ITER neighbour and close partner in fusion research, the CEA-Cadarache nuclear research centre, was established in October 1959. This week, it celebrated the 60th anniversary of its creation. On Monday, the Patrouille de France, the aerobatic demonstration unit of the French Air Force (established in 1953), paid a quick visit to the site, inscribing the autumn sky with its signature plume of blue, white and red smoke. On its way back to its base in Salon-de-Provence, 75 kilometres to the west, the Patrouille flew past ITER, giving the moment a feeling of Bastille Day.
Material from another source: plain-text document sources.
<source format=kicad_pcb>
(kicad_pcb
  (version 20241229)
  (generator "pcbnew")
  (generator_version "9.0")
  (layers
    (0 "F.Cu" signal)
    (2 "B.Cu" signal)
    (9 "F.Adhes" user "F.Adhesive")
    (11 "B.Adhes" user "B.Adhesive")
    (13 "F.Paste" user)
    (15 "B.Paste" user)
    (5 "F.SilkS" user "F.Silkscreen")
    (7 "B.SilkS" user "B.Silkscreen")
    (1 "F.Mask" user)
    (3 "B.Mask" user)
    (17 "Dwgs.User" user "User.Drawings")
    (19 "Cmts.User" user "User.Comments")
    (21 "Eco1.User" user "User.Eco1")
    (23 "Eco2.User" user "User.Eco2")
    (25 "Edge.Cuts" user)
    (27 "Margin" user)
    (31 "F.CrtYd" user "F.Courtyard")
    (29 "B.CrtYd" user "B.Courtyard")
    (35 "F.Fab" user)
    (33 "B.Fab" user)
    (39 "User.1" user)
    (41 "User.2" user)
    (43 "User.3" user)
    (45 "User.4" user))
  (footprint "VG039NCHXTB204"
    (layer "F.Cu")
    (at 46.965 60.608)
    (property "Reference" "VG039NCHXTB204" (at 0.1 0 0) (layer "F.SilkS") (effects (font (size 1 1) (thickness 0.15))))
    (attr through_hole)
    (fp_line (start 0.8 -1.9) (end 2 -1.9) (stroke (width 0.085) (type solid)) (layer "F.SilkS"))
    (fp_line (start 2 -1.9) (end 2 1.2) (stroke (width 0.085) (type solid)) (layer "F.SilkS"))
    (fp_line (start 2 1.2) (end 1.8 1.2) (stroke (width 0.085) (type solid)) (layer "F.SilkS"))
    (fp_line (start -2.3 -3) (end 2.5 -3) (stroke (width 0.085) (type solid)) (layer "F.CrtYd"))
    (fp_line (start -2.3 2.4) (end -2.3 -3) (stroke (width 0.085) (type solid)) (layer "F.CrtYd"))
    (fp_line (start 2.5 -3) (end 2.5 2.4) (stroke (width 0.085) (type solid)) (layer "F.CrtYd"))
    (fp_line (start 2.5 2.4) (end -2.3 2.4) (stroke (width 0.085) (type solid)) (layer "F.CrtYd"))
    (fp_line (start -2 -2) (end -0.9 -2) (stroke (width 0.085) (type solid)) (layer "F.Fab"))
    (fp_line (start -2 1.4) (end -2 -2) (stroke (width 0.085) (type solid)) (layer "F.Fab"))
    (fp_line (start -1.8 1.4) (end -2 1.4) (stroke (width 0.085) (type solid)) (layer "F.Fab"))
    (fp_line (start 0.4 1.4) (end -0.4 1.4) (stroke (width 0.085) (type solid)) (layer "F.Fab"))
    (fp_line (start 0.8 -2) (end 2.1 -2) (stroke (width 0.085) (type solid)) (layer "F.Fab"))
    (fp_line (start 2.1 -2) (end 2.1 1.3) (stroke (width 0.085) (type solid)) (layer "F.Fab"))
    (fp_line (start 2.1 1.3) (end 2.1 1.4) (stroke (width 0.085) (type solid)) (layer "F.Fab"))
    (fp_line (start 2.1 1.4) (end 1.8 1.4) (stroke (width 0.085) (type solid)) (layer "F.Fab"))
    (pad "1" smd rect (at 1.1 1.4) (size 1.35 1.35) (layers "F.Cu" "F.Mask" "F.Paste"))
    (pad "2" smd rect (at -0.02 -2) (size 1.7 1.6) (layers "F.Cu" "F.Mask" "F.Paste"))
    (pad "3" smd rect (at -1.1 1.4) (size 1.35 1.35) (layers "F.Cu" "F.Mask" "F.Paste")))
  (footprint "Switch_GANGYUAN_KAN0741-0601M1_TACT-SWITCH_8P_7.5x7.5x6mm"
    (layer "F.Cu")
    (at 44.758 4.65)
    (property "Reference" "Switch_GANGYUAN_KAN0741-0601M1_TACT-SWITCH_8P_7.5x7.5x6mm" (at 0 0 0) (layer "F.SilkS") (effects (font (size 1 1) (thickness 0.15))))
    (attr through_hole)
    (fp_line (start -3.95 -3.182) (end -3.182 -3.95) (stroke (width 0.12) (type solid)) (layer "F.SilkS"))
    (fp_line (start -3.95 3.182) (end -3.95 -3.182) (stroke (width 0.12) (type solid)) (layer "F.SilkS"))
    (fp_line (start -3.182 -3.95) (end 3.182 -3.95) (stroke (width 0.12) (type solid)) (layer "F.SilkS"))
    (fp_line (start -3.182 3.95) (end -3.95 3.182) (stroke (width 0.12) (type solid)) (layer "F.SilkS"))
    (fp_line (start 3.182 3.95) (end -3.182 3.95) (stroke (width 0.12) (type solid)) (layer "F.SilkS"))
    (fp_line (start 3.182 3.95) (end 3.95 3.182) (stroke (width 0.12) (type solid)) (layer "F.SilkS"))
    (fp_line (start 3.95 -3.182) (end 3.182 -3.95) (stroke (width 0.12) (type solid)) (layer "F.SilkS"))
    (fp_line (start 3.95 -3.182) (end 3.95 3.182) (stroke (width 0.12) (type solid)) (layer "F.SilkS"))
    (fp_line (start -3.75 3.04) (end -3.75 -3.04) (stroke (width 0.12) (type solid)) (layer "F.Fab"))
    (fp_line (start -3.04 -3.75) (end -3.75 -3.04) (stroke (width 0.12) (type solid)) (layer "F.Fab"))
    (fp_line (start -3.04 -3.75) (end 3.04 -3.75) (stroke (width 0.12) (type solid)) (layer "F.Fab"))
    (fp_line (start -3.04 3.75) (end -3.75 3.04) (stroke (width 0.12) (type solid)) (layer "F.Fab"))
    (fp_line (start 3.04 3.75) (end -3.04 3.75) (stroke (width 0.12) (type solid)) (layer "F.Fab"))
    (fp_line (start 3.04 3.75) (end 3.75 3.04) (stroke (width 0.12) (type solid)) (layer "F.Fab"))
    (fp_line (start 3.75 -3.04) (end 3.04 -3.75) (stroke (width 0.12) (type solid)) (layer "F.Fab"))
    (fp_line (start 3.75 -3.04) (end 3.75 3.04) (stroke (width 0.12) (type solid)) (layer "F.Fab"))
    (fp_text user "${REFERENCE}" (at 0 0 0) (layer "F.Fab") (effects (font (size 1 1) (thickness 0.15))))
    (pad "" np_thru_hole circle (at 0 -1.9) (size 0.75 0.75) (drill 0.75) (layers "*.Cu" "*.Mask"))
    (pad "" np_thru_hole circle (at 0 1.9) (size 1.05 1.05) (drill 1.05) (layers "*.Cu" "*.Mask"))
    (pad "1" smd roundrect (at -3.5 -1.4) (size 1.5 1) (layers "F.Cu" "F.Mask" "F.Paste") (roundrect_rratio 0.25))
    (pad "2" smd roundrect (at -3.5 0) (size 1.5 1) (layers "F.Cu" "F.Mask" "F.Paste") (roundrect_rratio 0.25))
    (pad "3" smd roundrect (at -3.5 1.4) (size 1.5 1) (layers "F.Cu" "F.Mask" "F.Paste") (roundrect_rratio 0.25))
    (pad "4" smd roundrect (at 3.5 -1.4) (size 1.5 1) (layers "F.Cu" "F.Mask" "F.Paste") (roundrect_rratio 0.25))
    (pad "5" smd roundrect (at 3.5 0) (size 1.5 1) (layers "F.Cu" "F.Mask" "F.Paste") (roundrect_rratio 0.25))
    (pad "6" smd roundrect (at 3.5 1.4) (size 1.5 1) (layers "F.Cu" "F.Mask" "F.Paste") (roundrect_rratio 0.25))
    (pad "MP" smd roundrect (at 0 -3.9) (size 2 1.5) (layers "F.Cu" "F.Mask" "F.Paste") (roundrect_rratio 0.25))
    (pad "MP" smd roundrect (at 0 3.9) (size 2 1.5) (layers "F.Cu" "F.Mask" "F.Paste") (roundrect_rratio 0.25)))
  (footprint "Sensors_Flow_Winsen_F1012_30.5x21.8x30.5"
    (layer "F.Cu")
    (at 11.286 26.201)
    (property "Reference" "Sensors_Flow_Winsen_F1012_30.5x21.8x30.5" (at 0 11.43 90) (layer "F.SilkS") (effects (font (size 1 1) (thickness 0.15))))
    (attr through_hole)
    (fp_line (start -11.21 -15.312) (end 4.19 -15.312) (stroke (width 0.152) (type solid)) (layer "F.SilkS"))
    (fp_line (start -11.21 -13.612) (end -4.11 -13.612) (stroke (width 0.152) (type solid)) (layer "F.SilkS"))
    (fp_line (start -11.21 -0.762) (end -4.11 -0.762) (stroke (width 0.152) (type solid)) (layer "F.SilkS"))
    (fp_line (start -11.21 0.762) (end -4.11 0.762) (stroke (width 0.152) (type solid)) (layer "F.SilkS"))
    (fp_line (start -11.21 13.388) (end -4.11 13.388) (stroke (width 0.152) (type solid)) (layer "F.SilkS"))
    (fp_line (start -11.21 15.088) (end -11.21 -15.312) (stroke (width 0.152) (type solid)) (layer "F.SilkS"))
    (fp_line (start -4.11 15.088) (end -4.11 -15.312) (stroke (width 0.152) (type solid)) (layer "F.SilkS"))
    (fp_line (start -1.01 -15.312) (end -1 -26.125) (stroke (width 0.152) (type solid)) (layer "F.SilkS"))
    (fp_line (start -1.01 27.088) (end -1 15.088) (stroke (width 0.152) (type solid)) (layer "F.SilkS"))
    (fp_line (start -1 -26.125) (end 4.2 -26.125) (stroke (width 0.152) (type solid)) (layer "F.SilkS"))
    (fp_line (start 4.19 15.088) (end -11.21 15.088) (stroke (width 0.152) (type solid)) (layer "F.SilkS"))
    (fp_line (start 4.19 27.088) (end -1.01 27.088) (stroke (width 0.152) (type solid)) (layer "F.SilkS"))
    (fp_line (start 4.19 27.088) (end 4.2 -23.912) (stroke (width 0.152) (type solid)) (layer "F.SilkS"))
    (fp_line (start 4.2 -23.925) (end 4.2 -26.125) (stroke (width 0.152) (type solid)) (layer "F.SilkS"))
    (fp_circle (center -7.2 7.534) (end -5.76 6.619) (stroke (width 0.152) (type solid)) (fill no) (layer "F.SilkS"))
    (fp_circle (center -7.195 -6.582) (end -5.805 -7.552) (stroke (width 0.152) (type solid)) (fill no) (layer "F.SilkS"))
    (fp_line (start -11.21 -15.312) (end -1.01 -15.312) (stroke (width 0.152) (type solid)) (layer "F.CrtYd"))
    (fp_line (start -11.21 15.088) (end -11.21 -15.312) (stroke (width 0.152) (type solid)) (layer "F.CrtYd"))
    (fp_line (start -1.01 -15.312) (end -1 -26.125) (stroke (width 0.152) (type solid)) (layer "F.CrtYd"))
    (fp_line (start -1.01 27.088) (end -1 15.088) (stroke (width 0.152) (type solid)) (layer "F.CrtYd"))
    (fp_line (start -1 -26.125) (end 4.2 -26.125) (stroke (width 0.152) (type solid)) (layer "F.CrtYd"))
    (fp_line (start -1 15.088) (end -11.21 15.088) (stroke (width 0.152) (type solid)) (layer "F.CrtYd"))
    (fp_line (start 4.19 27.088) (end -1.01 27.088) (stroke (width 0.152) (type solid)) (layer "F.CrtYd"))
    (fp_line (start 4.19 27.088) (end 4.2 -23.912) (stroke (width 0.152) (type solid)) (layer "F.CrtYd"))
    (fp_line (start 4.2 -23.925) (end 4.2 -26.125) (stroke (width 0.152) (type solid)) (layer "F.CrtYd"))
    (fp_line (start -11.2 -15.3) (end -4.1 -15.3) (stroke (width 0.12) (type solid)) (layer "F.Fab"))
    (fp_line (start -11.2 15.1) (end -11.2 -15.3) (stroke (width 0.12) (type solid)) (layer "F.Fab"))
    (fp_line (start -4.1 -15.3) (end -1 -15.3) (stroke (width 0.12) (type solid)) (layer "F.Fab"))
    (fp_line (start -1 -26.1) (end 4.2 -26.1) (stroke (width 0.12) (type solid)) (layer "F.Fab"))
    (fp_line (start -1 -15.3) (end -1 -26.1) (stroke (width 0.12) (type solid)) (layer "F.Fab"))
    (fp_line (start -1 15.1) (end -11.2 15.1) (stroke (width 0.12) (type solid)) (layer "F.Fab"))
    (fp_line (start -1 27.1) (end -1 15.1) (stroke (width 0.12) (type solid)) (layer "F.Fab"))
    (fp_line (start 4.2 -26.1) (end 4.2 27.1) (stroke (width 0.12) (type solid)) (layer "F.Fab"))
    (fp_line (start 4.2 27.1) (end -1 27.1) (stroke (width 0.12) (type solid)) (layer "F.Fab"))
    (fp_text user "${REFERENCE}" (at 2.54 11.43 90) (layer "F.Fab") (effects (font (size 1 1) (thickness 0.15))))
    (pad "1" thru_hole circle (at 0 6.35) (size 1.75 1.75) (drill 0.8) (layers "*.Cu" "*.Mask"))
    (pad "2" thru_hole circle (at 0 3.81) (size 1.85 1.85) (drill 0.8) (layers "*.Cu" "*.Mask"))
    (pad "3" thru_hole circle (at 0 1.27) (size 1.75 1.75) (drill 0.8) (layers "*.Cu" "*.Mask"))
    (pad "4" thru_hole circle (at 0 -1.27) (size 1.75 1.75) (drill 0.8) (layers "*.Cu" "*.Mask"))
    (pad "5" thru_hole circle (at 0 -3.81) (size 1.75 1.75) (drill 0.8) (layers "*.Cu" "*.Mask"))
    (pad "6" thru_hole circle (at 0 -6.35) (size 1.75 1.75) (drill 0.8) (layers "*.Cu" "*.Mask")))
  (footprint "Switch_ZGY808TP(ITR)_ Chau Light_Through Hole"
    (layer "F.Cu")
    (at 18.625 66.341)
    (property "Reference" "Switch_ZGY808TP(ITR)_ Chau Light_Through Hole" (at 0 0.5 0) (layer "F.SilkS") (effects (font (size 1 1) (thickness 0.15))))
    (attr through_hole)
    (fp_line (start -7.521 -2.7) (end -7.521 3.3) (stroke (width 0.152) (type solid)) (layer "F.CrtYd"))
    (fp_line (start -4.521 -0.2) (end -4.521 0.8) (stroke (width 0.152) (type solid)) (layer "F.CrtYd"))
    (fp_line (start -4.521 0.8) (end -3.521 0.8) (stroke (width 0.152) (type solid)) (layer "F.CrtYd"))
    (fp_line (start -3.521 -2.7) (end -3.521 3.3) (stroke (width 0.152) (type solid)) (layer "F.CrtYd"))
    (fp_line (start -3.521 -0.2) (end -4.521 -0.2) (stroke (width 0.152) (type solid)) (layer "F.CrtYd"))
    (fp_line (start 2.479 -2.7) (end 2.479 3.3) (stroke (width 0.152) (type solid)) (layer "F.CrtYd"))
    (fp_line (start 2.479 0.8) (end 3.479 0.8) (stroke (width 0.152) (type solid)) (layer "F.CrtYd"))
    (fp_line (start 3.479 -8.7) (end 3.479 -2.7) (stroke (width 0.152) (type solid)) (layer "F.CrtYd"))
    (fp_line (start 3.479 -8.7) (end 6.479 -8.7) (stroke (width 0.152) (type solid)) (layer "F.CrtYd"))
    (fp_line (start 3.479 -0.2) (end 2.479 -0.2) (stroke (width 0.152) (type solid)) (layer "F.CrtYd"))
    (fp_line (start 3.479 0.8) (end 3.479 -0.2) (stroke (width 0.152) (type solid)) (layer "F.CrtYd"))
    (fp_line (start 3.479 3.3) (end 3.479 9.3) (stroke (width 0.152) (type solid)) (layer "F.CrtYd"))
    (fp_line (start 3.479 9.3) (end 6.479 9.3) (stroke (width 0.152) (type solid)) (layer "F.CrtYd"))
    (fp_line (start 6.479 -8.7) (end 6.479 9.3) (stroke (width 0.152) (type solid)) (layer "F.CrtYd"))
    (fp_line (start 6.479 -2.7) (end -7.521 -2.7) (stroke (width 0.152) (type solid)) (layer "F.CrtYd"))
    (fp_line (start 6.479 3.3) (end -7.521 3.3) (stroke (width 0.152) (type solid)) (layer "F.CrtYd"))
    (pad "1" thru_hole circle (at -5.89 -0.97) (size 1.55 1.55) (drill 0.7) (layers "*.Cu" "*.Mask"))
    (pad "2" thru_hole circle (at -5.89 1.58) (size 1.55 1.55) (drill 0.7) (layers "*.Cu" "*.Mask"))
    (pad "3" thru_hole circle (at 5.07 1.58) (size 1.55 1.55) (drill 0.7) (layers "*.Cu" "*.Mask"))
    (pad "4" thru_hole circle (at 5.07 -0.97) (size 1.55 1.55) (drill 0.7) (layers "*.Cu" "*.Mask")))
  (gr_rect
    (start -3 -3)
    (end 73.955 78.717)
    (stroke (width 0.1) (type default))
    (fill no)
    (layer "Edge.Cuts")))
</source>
In a few decades, when dozen of fusion plants operate throughout the world and the first signs of alien life are detected in a faraway system, one will realize that it all started here, in a small corner of southern France, amidst the rolling hills of Haute-Provence. The ITER site and the Observatoire de Haute-Provence are only 45 kilometres distant. In 1995, two Swiss astronomers, Michel Mayor and Didier Queloz, coupled a highly sophisticated spectroscope to the Observatory's old 1.93-metre telescope (it was installed in 1958!) and discovered the first exoplanet—a 'hot Jupiter' body orbiting the sun-like star 51 Pegasi, 42 light years distant from the Earth. Last week, both Mayor and Queloz (along with astrophysicist James Peebles) were awarded the Nobel Prize in Physics for 'forever changing our conceptions of the world.' By the time the first ITER buildings were coming out of the ground, close to 1,000 exoplanets had been detected. As of today, their number exceeds 4,500. Some of these worlds, made of solid rock like Earth, are orbiting the 'habitable zone' of their star, where temperature allows water to be liquid and where life, whatever its form, is a possibility. At an interval of a few years, on the ITER site and at the Observatoire de Haute-Provence, the seeds were sown for two momentous, game-changing pursuits: the harnessing of fusion energy and the quest for life outside our solar system.